* [EXERCISE DIRECTIONS]
Every single record needs to be restated word for word.

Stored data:
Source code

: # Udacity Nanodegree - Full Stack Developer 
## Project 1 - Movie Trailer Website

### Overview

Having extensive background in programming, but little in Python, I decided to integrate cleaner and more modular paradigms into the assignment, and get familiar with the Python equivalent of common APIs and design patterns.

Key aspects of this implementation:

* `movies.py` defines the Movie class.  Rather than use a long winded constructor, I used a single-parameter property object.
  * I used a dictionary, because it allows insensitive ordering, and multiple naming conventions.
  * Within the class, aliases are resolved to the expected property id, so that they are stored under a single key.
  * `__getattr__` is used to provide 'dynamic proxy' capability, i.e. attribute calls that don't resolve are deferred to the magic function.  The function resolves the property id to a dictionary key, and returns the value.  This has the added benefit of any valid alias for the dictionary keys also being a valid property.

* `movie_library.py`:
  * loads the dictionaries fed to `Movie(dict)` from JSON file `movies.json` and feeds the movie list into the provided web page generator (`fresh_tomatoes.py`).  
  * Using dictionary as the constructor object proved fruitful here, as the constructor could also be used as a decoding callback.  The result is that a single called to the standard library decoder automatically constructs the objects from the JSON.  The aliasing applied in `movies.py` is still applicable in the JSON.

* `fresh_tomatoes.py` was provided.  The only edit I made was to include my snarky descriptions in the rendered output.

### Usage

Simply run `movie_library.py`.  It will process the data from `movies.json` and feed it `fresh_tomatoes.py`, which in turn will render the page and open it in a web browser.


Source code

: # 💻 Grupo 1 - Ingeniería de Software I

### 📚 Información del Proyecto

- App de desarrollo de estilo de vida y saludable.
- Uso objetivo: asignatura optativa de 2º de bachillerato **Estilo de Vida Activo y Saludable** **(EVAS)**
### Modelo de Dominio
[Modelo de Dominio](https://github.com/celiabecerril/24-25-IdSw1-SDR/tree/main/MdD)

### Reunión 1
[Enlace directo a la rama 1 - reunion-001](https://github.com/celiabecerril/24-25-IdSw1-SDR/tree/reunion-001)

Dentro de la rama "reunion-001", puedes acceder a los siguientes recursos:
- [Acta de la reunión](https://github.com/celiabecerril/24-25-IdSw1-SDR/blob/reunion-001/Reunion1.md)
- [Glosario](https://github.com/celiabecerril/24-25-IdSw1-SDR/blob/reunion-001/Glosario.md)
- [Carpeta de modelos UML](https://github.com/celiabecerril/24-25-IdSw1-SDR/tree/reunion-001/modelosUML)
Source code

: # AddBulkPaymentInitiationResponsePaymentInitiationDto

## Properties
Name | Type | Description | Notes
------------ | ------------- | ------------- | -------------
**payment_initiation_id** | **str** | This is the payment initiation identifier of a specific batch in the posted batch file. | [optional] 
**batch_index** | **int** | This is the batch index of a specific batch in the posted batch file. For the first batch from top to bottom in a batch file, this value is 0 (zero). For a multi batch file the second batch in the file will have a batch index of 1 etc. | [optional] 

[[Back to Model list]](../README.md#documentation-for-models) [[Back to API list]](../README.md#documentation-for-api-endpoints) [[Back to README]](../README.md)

* [TASK OUTPUT]
Source code

: # Udacity Nanodegree - Full Stack Developer 
## Project 1 - Movie Trailer Website

### Overview

Having extensive background in programming, but little in Python, I decided to integrate cleaner and more modular paradigms into the assignment, and get familiar with the Python equivalent of common APIs and design patterns.

Key aspects of this implementation:

* `movies.py` defines the Movie class.  Rather than use a long winded constructor, I used a single-parameter property object.
  * I used a dictionary, because it allows insensitive ordering, and multiple naming conventions.
  * Within the class, aliases are resolved to the expected property id, so that they are stored under a single key.
  * `__getattr__` is used to provide 'dynamic proxy' capability, i.e. attribute calls that don't resolve are deferred to the magic function.  The function resolves the property id to a dictionary key, and returns the value.  This has the added benefit of any valid alias for the dictionary keys also being a valid property.

* `movie_library.py`:
  * loads the dictionaries fed to `Movie(dict)` from JSON file `movies.json` and feeds the movie list into the provided web page generator (`fresh_tomatoes.py`).  
  * Using dictionary as the constructor object proved fruitful here, as the constructor could also be used as a decoding callback.  The result is that a single called to the standard library decoder automatically constructs the objects from the JSON.  The aliasing applied in `movies.py` is still applicable in the JSON.

* `fresh_tomatoes.py` was provided.  The only edit I made was to include my snarky descriptions in the rendered output.

### Usage

Simply run `movie_library.py`.  It will process the data from `movies.json` and feed it `fresh_tomatoes.py`, which in turn will render the page and open it in a web browser.


Source code

: # 💻 Grupo 1 - Ingeniería de Software I

### 📚 Información del Proyecto

- App de desarrollo de estilo de vida y saludable.
- Uso objetivo: asignatura optativa de 2º de bachillerato **Estilo de Vida Activo y Saludable** **(EVAS)**
### Modelo de Dominio
[Modelo de Dominio](https://github.com/celiabecerril/24-25-IdSw1-SDR/tree/main/MdD)

### Reunión 1
[Enlace directo a la rama 1 - reunion-001](https://github.com/celiabecerril/24-25-IdSw1-SDR/tree/reunion-001)

Dentro de la rama "reunion-001", puedes acceder a los siguientes recursos:
- [Acta de la reunión](https://github.com/celiabecerril/24-25-IdSw1-SDR/blob/reunion-001/Reunion1.md)
- [Glosario](https://github.com/celiabecerril/24-25-IdSw1-SDR/blob/reunion-001/Glosario.md)
- [Carpeta de modelos UML](https://github.com/celiabecerril/24-25-IdSw1-SDR/tree/reunion-001/modelosUML)
Source code

: # AddBulkPaymentInitiationResponsePaymentInitiationDto

## Properties
Name | Type | Description | Notes
------------ | ------------- | ------------- | -------------
**payment_initiation_id** | **str** | This is the payment initiation identifier of a specific batch in the posted batch file. | [optional] 
**batch_index** | **int** | This is the batch index of a specific batch in the posted batch file. For the first batch from top to bottom in a batch file, this value is 0 (zero). For a multi batch file the second batch in the file will have a batch index of 1 etc. | [optional] 

[[Back to Model list]](../README.md#documentation-for-models) [[Back to API list]](../README.md#documentation-for-api-endpoints) [[Back to README]](../README.md)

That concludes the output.